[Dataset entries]
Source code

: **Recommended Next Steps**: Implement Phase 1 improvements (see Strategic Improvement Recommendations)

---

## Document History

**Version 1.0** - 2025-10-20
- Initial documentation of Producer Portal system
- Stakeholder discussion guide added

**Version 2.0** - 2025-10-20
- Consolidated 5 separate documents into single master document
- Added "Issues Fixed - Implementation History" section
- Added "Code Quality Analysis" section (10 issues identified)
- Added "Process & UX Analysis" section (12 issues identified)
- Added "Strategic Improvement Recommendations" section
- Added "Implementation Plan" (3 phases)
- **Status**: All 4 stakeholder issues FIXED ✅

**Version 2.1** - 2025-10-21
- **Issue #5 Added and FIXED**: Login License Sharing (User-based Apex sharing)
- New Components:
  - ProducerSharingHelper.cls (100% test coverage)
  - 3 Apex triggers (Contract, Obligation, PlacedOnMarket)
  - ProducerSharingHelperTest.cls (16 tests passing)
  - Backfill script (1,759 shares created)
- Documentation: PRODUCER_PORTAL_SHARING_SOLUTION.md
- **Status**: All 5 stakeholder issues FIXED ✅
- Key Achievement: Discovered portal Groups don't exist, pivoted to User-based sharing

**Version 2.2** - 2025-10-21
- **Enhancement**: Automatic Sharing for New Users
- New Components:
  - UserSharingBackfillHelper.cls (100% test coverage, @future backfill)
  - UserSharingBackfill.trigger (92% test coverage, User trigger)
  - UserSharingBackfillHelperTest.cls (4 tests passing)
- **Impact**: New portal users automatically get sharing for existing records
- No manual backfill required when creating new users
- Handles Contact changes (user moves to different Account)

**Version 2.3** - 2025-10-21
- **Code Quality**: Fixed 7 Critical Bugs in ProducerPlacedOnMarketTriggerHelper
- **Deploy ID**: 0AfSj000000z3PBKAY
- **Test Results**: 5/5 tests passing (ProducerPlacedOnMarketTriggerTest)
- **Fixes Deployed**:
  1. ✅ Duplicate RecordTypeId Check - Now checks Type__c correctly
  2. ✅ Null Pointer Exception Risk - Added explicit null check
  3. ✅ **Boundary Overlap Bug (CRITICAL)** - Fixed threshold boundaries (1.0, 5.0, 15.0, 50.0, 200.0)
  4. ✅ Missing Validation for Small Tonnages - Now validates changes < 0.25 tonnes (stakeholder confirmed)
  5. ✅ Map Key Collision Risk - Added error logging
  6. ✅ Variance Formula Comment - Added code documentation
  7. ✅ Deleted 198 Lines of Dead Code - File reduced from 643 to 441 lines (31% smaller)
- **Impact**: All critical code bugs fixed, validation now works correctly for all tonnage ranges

◆ Task to carry out
Could you restate, word for word, every line from the one containing "- UserSharingBackfill.trigger (92%" through the last line of the records above, and nothing more?

◆ Final answer
  - UserSharingBackfill.trigger (92% test coverage, User trigger)
  - UserSharingBackfillHelperTest.cls (4 tests passing)
- **Impact**: New portal users automatically get sharing for existing records
- No manual backfill required when creating new users
- Handles Contact changes (user moves to different Account)

**Version 2.3** - 2025-10-21
- **Code Quality**: Fixed 7 Critical Bugs in ProducerPlacedOnMarketTriggerHelper
- **Deploy ID**: 0AfSj000000z3PBKAY
- **Test Results**: 5/5 tests passing (ProducerPlacedOnMarketTriggerTest)
- **Fixes Deployed**:
  1. ✅ Duplicate RecordTypeId Check - Now checks Type__c correctly
  2. ✅ Null Pointer Exception Risk - Added explicit null check
  3. ✅ **Boundary Overlap Bug (CRITICAL)** - Fixed threshold boundaries (1.0, 5.0, 15.0, 50.0, 200.0)
  4. ✅ Missing Validation for Small Tonnages - Now validates changes < 0.25 tonnes (stakeholder confirmed)
  5. ✅ Map Key Collision Risk - Added error logging
  6. ✅ Variance Formula Comment - Added code documentation
  7. ✅ Deleted 198 Lines of Dead Code - File reduced from 643 to 441 lines (31% smaller)
- **Impact**: All critical code bugs fixed, validation now works correctly for all tonnage ranges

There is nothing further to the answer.